En plus de l’improvisation, Jimmy réussit avec brio à composer avec une énorme difficulté, danser les pieds dans un énorme bassin d’eau.  Plusieurs mouvements difficiles au sol sont exécutés à la perfection par le danseur. 

Les comédiens finissent par se mouiller le gros orteil dans le bassin.  Celui-ci prend six heures à remplir et, malgré que l’eau soit chauffée avant le spectacle, il se refroidit rapidement.  Cynthia Wu-Maheux a confié au public qu’à la fin du spectacle, l’eau est « frette ». 

Le poids des mots

Pendant près d’une heure trente, Cynthia Wu-Maheux et Jean-Philippe Perras se partagent le dialogue avec justesse. À eux seuls, ils portent toute la charge dramatique de la pièce, une tâche exigeante, relevée avec brio. Jamais le public ne ressent de vide. 

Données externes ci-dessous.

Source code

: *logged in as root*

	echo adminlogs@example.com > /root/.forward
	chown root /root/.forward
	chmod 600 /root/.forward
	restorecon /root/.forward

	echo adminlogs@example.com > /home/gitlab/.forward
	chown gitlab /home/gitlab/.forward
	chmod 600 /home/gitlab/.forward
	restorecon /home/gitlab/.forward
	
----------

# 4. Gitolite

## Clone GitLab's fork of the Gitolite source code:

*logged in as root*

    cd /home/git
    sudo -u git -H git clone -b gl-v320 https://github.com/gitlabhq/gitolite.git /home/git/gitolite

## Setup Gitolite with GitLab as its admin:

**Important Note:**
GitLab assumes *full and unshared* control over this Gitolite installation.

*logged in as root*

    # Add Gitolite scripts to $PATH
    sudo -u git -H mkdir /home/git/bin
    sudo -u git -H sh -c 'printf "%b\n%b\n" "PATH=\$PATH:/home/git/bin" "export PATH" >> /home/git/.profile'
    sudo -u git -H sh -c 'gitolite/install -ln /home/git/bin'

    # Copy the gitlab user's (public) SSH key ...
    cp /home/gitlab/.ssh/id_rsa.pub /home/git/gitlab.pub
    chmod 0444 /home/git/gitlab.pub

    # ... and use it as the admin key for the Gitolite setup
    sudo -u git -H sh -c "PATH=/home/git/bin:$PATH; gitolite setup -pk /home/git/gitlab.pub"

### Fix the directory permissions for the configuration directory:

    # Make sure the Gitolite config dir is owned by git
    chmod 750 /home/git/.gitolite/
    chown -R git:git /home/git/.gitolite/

« Une difficulté qu’on a eu avec le texte de Kim, c’est qu’elle parle avec tellement de poésie et d’image, que le travail de mémorisation est plus complexe, précise Jean-Philippe. »

Métaphores filées, langages imagés, antithèses et contrastes culturels signent le texte de Kim Thúy. Celui-ci est disponible sous forme de récit en librairie depuis le 10 novembre.